• [Фрагмент документа]:

************

Дальнейшая история с публикацией Гельвеция покрыта тайной. Достоверно известно лишь, что к приезду Дидро рукопись была все же отредактирована и набрана в издательстве все того же Марка-Мишеля Рея.
Кто оплачивал издание — неизвестно. В архивах, впрочем, сохранилось направленное в Гаагу поручение вице-канцлера Голицына, датированное 22 февраля 1773 года, осуществить какую-то публикацию с принятием всех расходов на счет российского двора[10].
В конце лета 1773 года книга поступила в продажу с посвящением императрице. В предисловии к ней, написанном весьма эмоционально, оказалась следующая тирада: «Унизившая себя французская нация заслужила презрение всей Европы. Никакой переворот не в состоянии сделать ее свободной. Она умирает от собственной чахлости. Завоевание иностранцами — единственное средство спасти ее, да и оно зависит от случая и обстоятельств».
Предисловие было анонимным, книгу редактировал аббат Лярош, однако из-за затянувшегося сидения Дидро в Гааге и его близких отношений с Голицыным подозрение пало на него. Французский посол в Голландии маркиз де Ноайль с негодованием сообщал руководителю французской внешней политики герцогу д’Эгильону, что в издании, вышедшем под покровительством российского посла и посвященном Екатерине, допущены выпады, оскорбительные для Франции и ее короля, причем причастность к этому делу Дидро более, чем вероятна.
Забегая вперед, скажем, что осенью 1773 года руководителю российской внешней политики Никите Ивановичу Панину не раз пришлось объясняться по этому поводу с французским посланником в Петербурге Дюраном де Дистроффом. Впрочем, особо серьезных последствий для отношений между Петербургом и Парижем история с публикацией рукописи Гельвеция не имела — они к тому времени были так отягощены десятью годами взаимного недоверия, что появление в них лишней проблемы не имело принципиального значения.

************

• [Исходные данные]:
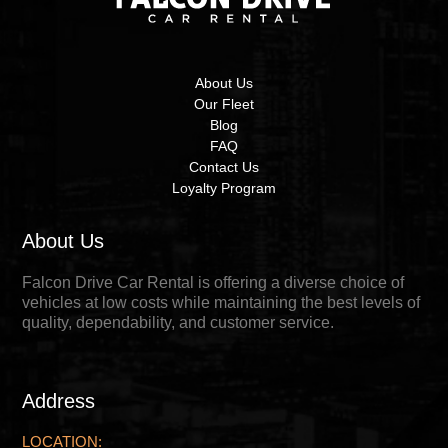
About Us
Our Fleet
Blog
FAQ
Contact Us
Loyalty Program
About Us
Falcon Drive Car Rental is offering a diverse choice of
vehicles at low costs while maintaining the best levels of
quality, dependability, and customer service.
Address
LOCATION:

************

• [Задания]:
**A)** Ответьте по фрагменту об издании рукописи Гельвеция:
(i) Чье поручение от 22 февраля 1773 года сохранилось в архивах?
(ii) Кто редактировал книгу?
(iii) С кем Панину пришлось объясняться осенью 1773 года?
**B)** Продолжите фрагмент об издании рукописи Гельвеция, начиная после его последнего предложения.

• [Ответы по заданиям]:
**A)**
(i) Поручение вице-канцлера Голицына.
(ii) Аббат Лярош.
(iii) С французским посланником в Петербурге Дюраном де Дистроффом.

**B)**
Другое дело — Дидро. Он пытался оправдаться, но его особо не слушали.
Энтузиасты — бесценный материал для политиков и интриганов. В этом Дидро предстояло убедиться в Петербурге.
5
Лишь 22 августа, проведя в Голландии три месяца, Дидро в сопровождении прибывшего, наконец, Нарышкина тронулся в дальнейший путь. К досаде Фридриха II, чрезвычайно желавшего видеть Дидро в Берлине, ехать решили через Дрезден, Литву и Курляндию. Голицын и Нарышкин имели на этот счет строжайшие наставления из Петербурга.
Путешествовали с комфортом. Нарышкин, один из богатейших людей России, заказывал кареты в Англии. К тому же он оказался великолепным собеседником.
Впрочем, этому вряд ли приходилось удивляться. Жизнь Семена Кирилловича по насыщенности событиями напоминала авантюрный роман. Отпрыск древнего рода, родня Романовых, Нарышкин начал придворную службу камер-юнкером в царствование Анны Иоанновны. После ее смерти, опасаясь преследований со стороны Брауншвейгской фамилии, вынужден был бежать за границу и скрывался в Париже под именем Темкина. Там он, кстати, и познакомился с Дидро. Елизавета Петровна направила было Нарышкина послом в Лондон, однако пробыл он там недолго. По возвращении в Петербург его назначили гофмаршалом ко двору великого князя Петра Федоровича в чине генерал-лейтенанта.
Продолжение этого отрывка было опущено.